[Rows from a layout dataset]
━━━━━━━━━━

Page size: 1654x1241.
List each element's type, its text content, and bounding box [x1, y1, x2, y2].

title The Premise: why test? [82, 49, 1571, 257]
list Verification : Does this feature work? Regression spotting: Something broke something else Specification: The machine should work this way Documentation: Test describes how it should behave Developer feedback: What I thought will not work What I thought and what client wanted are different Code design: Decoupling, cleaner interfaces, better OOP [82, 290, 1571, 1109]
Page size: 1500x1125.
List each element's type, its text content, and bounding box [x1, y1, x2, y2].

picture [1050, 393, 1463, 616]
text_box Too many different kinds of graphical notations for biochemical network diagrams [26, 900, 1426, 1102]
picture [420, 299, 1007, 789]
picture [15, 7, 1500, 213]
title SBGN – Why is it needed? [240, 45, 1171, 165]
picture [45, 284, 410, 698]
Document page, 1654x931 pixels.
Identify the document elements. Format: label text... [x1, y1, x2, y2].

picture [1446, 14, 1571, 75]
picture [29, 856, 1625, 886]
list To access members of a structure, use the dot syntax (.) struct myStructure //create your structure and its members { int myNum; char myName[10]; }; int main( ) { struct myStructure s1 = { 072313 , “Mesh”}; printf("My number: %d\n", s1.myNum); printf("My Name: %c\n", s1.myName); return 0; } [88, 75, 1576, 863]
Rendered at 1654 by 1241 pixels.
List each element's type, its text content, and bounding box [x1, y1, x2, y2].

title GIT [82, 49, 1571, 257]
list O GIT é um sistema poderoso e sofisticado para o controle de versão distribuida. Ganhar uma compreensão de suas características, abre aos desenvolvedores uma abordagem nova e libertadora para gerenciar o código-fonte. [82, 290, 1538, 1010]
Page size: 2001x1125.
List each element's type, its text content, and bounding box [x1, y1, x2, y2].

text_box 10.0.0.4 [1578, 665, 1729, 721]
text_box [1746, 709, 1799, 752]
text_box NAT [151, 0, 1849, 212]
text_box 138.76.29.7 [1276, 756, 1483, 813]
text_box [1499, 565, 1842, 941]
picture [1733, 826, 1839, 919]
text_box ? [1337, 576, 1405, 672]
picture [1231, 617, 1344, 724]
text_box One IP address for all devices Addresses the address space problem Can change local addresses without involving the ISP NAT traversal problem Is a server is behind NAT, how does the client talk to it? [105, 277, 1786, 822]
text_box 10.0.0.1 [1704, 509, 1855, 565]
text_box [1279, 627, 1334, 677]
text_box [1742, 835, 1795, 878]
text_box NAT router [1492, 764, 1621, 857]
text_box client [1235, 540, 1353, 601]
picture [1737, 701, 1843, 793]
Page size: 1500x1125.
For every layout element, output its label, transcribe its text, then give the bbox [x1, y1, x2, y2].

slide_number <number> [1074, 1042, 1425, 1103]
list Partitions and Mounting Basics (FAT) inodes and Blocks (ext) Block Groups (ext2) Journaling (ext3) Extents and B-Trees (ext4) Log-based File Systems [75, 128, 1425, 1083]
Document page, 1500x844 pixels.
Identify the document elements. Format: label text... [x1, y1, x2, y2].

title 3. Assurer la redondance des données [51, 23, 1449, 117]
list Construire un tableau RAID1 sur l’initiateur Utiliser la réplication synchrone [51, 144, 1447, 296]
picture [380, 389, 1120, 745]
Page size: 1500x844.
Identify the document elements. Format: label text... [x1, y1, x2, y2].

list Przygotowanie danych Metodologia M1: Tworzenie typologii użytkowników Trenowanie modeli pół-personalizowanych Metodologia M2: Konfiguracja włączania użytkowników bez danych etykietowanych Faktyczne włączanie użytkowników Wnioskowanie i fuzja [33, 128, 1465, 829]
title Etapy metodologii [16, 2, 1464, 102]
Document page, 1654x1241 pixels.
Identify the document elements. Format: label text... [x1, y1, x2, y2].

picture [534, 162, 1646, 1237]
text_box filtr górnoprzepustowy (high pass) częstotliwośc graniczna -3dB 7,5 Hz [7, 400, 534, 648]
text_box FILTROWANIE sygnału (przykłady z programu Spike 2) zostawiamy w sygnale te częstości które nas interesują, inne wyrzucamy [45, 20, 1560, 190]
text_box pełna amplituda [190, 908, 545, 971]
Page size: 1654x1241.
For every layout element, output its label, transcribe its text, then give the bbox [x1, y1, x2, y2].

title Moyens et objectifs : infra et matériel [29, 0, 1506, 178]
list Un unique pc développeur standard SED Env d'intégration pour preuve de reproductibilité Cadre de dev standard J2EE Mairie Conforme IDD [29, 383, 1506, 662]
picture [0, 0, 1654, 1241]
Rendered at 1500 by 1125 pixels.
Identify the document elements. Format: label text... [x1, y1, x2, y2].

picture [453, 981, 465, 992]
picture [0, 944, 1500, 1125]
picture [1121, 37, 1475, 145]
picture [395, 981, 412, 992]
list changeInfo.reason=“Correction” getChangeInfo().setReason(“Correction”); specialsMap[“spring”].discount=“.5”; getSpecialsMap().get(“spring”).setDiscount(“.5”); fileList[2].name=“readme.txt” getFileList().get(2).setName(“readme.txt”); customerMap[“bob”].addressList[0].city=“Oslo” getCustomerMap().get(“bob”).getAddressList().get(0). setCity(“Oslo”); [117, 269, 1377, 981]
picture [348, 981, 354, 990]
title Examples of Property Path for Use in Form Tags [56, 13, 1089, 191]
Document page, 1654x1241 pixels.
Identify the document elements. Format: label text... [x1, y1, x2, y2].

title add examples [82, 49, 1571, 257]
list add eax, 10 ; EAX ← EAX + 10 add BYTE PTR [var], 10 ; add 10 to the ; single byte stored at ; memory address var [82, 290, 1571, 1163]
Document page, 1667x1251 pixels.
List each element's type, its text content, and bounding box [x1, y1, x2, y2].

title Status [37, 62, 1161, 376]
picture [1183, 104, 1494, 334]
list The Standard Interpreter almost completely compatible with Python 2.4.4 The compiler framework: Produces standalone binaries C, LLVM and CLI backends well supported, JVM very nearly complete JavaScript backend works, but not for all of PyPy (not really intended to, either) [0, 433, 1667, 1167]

━━━━━━━━━━

→ Given exercise
Retype every one of these lines word for word.

→ Reply
Page size: 1654x1241.
List each element's type, its text content, and bounding box [x1, y1, x2, y2].

title The Premise: why test? [82, 49, 1571, 257]
list Verification : Does this feature work? Regression spotting: Something broke something else Specification: The machine should work this way Documentation: Test describes how it should behave Developer feedback: What I thought will not work What I thought and what client wanted are different Code design: Decoupling, cleaner interfaces, better OOP [82, 290, 1571, 1109]
Page size: 1500x1125.
List each element's type, its text content, and bounding box [x1, y1, x2, y2].

picture [1050, 393, 1463, 616]
text_box Too many different kinds of graphical notations for biochemical network diagrams [26, 900, 1426, 1102]
picture [420, 299, 1007, 789]
picture [15, 7, 1500, 213]
title SBGN – Why is it needed? [240, 45, 1171, 165]
picture [45, 284, 410, 698]
Document page, 1654x931 pixels.
Identify the document elements. Format: label text... [x1, y1, x2, y2].

picture [1446, 14, 1571, 75]
picture [29, 856, 1625, 886]
list To access members of a structure, use the dot syntax (.) struct myStructure //create your structure and its members { int myNum; char myName[10]; }; int main( ) { struct myStructure s1 = { 072313 , “Mesh”}; printf("My number: %d\n", s1.myNum); printf("My Name: %c\n", s1.myName); return 0; } [88, 75, 1576, 863]
Rendered at 1654 by 1241 pixels.
List each element's type, its text content, and bounding box [x1, y1, x2, y2].

title GIT [82, 49, 1571, 257]
list O GIT é um sistema poderoso e sofisticado para o controle de versão distribuida. Ganhar uma compreensão de suas características, abre aos desenvolvedores uma abordagem nova e libertadora para gerenciar o código-fonte. [82, 290, 1538, 1010]
Page size: 2001x1125.
List each element's type, its text content, and bounding box [x1, y1, x2, y2].

text_box 10.0.0.4 [1578, 665, 1729, 721]
text_box [1746, 709, 1799, 752]
text_box NAT [151, 0, 1849, 212]
text_box 138.76.29.7 [1276, 756, 1483, 813]
text_box [1499, 565, 1842, 941]
picture [1733, 826, 1839, 919]
text_box ? [1337, 576, 1405, 672]
picture [1231, 617, 1344, 724]
text_box One IP address for all devices Addresses the address space problem Can change local addresses without involving the ISP NAT traversal problem Is a server is behind NAT, how does the client talk to it? [105, 277, 1786, 822]
text_box 10.0.0.1 [1704, 509, 1855, 565]
text_box [1279, 627, 1334, 677]
text_box [1742, 835, 1795, 878]
text_box NAT router [1492, 764, 1621, 857]
text_box client [1235, 540, 1353, 601]
picture [1737, 701, 1843, 793]
Page size: 1500x1125.
For every layout element, output its label, transcribe its text, then give the bbox [x1, y1, x2, y2].

slide_number <number> [1074, 1042, 1425, 1103]
list Partitions and Mounting Basics (FAT) inodes and Blocks (ext) Block Groups (ext2) Journaling (ext3) Extents and B-Trees (ext4) Log-based File Systems [75, 128, 1425, 1083]
Document page, 1500x844 pixels.
Identify the document elements. Format: label text... [x1, y1, x2, y2].

title 3. Assurer la redondance des données [51, 23, 1449, 117]
list Construire un tableau RAID1 sur l’initiateur Utiliser la réplication synchrone [51, 144, 1447, 296]
picture [380, 389, 1120, 745]
Page size: 1500x844.
Identify the document elements. Format: label text... [x1, y1, x2, y2].

list Przygotowanie danych Metodologia M1: Tworzenie typologii użytkowników Trenowanie modeli pół-personalizowanych Metodologia M2: Konfiguracja włączania użytkowników bez danych etykietowanych Faktyczne włączanie użytkowników Wnioskowanie i fuzja [33, 128, 1465, 829]
title Etapy metodologii [16, 2, 1464, 102]
Document page, 1654x1241 pixels.
Identify the document elements. Format: label text... [x1, y1, x2, y2].

picture [534, 162, 1646, 1237]
text_box filtr górnoprzepustowy (high pass) częstotliwośc graniczna -3dB 7,5 Hz [7, 400, 534, 648]
text_box FILTROWANIE sygnału (przykłady z programu Spike 2) zostawiamy w sygnale te częstości które nas interesują, inne wyrzucamy [45, 20, 1560, 190]
text_box pełna amplituda [190, 908, 545, 971]
Page size: 1654x1241.
For every layout element, output its label, transcribe its text, then give the bbox [x1, y1, x2, y2].

title Moyens et objectifs : infra et matériel [29, 0, 1506, 178]
list Un unique pc développeur standard SED Env d'intégration pour preuve de reproductibilité Cadre de dev standard J2EE Mairie Conforme IDD [29, 383, 1506, 662]
picture [0, 0, 1654, 1241]
Rendered at 1500 by 1125 pixels.
Identify the document elements. Format: label text... [x1, y1, x2, y2].

picture [453, 981, 465, 992]
picture [0, 944, 1500, 1125]
picture [1121, 37, 1475, 145]
picture [395, 981, 412, 992]
list changeInfo.reason=“Correction” getChangeInfo().setReason(“Correction”); specialsMap[“spring”].discount=“.5”; getSpecialsMap().get(“spring”).setDiscount(“.5”); fileList[2].name=“readme.txt” getFileList().get(2).setName(“readme.txt”); customerMap[“bob”].addressList[0].city=“Oslo” getCustomerMap().get(“bob”).getAddressList().get(0). setCity(“Oslo”); [117, 269, 1377, 981]
picture [348, 981, 354, 990]
title Examples of Property Path for Use in Form Tags [56, 13, 1089, 191]
Document page, 1654x1241 pixels.
Identify the document elements. Format: label text... [x1, y1, x2, y2].

title add examples [82, 49, 1571, 257]
list add eax, 10 ; EAX ← EAX + 10 add BYTE PTR [var], 10 ; add 10 to the ; single byte stored at ; memory address var [82, 290, 1571, 1163]
Document page, 1667x1251 pixels.
List each element's type, its text content, and bounding box [x1, y1, x2, y2].

title Status [37, 62, 1161, 376]
picture [1183, 104, 1494, 334]
list The Standard Interpreter almost completely compatible with Python 2.4.4 The compiler framework: Produces standalone binaries C, LLVM and CLI backends well supported, JVM very nearly complete JavaScript backend works, but not for all of PyPy (not really intended to, either) [0, 433, 1667, 1167]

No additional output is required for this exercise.